PROBLEM TO WORK ON:
In the excerpt on party representations, substitute "Fund" for "Trust" and write out the passage that opens with the words containing "(a) Representations by" and closes with "remains in good-standing.".

** EXTRACT follows **

Each party agrees to adhere to all applicable Federal Securities Laws.
(a) Representations by the Trust. The Trust represents that it is duly organized
and validly existing and that its shares are duly authorized for issuance in accordance
with applicable law. The Trust warrants that it will take all necessary steps to ensure
that it remains in good-standing.
(b) Representations by Beacon Hill. Beacon Hill represents that it is a services
company duly organized and in good standing under applicable law. Beacon Hill is a
wholly-owned subsidiary of a publicly-held company, as described in Schedule D, and hereby
notifies the Trust of such affiliation so that Trust can review and restrict applicable
portfolio trading policies as may be necessary under the 1940 Act. Beacon Hill shall
maintain a fidelity bond and an insurance policy with respect to errors and omissions
coverage in amounts that are appropriate in light of its duties and responsibilities
hereunder.
10. Indemnification.

** End of EXTRACT **
** SOURCE MATERIAL follows **

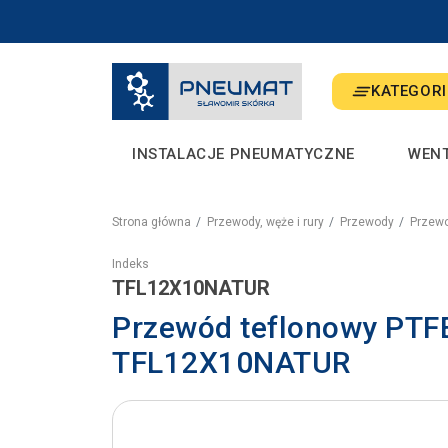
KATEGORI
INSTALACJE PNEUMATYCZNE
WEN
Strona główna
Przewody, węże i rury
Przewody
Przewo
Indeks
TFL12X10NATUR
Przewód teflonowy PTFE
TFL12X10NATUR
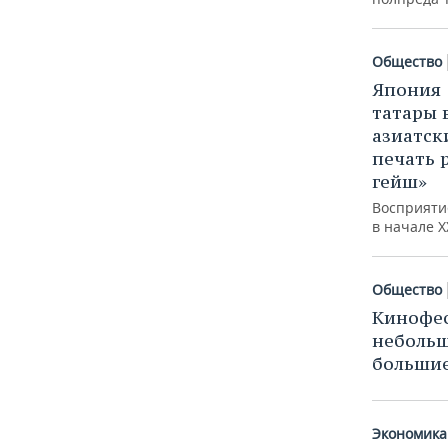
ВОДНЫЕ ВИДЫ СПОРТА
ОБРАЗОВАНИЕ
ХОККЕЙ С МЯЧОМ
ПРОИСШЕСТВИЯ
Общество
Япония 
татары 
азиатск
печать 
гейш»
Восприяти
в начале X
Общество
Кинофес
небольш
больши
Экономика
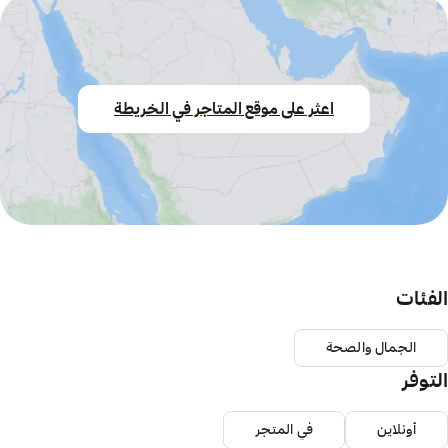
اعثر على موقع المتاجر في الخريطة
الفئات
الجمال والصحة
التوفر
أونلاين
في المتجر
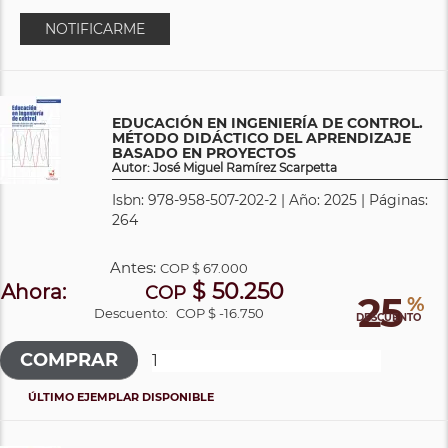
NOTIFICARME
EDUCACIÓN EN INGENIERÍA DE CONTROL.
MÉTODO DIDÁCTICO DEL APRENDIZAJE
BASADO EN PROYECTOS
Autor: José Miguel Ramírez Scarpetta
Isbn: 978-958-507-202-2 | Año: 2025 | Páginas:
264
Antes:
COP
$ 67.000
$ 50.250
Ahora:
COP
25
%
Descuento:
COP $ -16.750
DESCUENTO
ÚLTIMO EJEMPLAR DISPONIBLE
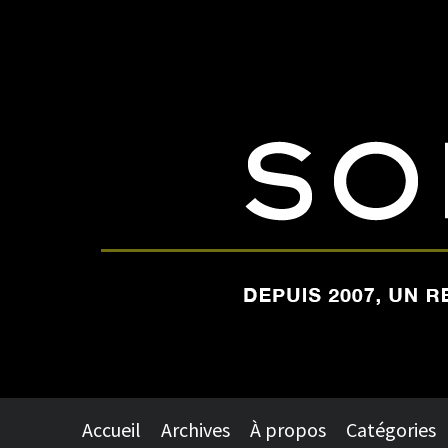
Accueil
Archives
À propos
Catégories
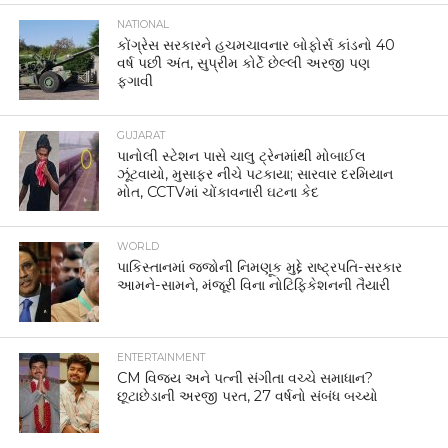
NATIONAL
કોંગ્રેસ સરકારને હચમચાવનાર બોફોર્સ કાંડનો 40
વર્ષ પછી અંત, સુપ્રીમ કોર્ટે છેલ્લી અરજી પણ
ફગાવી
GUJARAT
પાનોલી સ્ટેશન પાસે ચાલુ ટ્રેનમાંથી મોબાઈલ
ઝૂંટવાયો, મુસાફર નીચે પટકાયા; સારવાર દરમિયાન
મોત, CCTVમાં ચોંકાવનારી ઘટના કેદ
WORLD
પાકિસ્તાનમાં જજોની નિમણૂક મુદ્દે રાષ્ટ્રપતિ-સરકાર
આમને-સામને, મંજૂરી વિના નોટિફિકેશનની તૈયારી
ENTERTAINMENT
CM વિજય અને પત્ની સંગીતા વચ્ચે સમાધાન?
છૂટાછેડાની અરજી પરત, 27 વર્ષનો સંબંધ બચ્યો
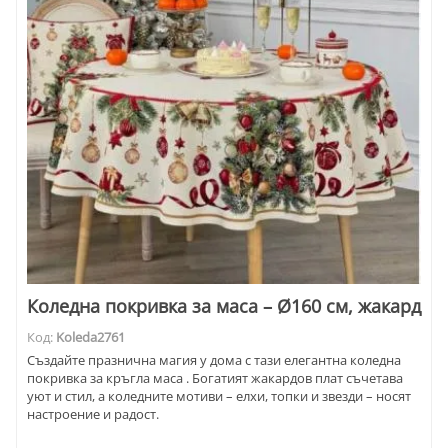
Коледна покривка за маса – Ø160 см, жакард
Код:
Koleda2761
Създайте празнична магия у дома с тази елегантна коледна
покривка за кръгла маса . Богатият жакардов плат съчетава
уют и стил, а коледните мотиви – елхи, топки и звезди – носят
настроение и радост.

** End of SOURCE MATERIAL **

SOLUTION TO THE EXERCISE:
(a) Representations by the Fund. The Fund represents that it is duly organized
and validly existing and that its shares are duly authorized for issuance in accordance
with applicable law. The Fund warrants that it will take all necessary steps to ensure
that it remains in good-standing.